Now, with this approach, we’re only querying the data that we actually need and making proper use of projection. Excellent.

The problem is that I find the MapFromEntity method to be very useful for a clean separation of concerns.

We could have used AutoMapper, and we have on previous projects, but we moved away from that for various reasons like lack of static code analysis. Since getting rid of AutoMapper, we’ve never looked back, but that’s a different story.

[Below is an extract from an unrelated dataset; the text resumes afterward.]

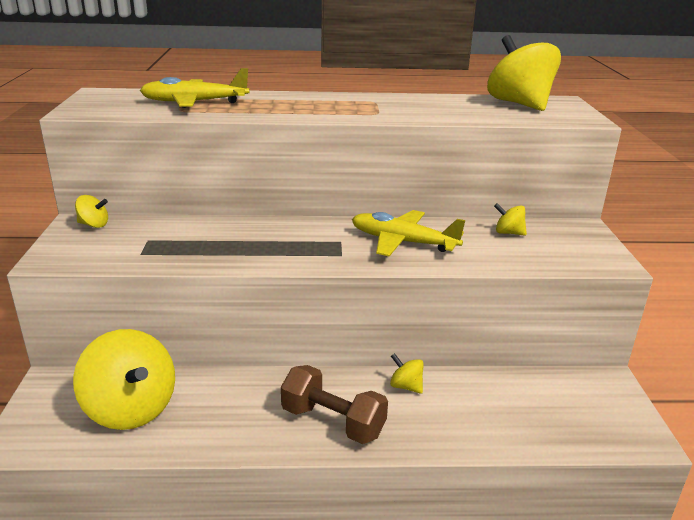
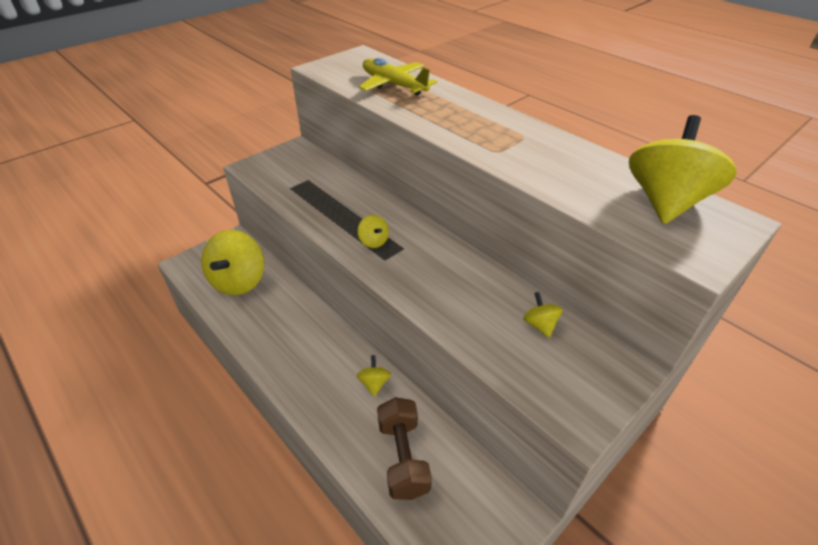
camera: 50 degrees right, 15 degrees up
(94, 225) = (301, 153): yellow spinning top -> yellow spinning top (373, 241)
(333, 422) = (303, 369): brown dumbbell -> brown dumbbell (403, 457)
(403, 242) = (441, 277): yellow plane -> none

Retaining MapFromEntity with Expressions

To allow us to still use our MapFromEntity pattern, we can use Expressions instead:

public record BookDto
{
    public int Id { get; init; }

    public string Name { get; init; } = null!;

    public int CategoryId { get; init; }

    public string CategoryName { get; init; } = null!;

    public static readonly Expression<Func<BookEntity, BookDto>> MapFromEntity = entity => new BookDto
    {
        Id = entity.Id,
        Name = entity.Name,
        CategoryId = entity.CategoryId,
        CategoryName = entity.Category.Name,
    };
}

public record AuthorDto
{
    public int Id { get; init; }

    public string Name { get; init; } = null!;

    public List<BookDto> Books { get; init; } = new();

    public static readonly Expression<Func<AuthorEntity, AuthorDto>> MapFromEntity = entity => new AuthorDto
    {
        Id = entity.Id,
        Name = entity.Name,
        Books = entity.Books.AsQueryable().Select(BookDto.MapFromEntity).ToList()
    };
}

Now, we can use our MapFromEntity pattern efficiently:

List<AuthorDto> authors = await _dbContext.Authors
    .Select(AuthorDto.MapFromEntity)
    .ToListAsync();

And we achieve the same optimised SQL as with direct projection (i.e. newing up the DTO in the EF query):

SELECT [a].[Id], [a].[Name], [t].[Id], [t].[Name], [t].[CategoryId], [t].[CategoryName], [t].[Id0]
FROM [Authors] AS [a]
LEFT JOIN (
    SELECT [b].[Id], [b].[Name], [b].[CategoryId], [c].[Name] AS [CategoryName], [c].[Id] AS [Id0], [b].[AuthorId]
    FROM [Books] AS [b]
    INNER JOIN [Categories] AS [c] ON [b].[CategoryId] = [c].[Id]
) AS [t] ON [a].[Id] = [t].[AuthorId]
ORDER BY [a].[Id], [t].[Id]

Conclusion

By embracing Expressions, we can retain our clean MapFromEntity pattern and still enjoy the benefits of EF Core’s projection capabilities. This approach keeps our codebase efficient and maintainable.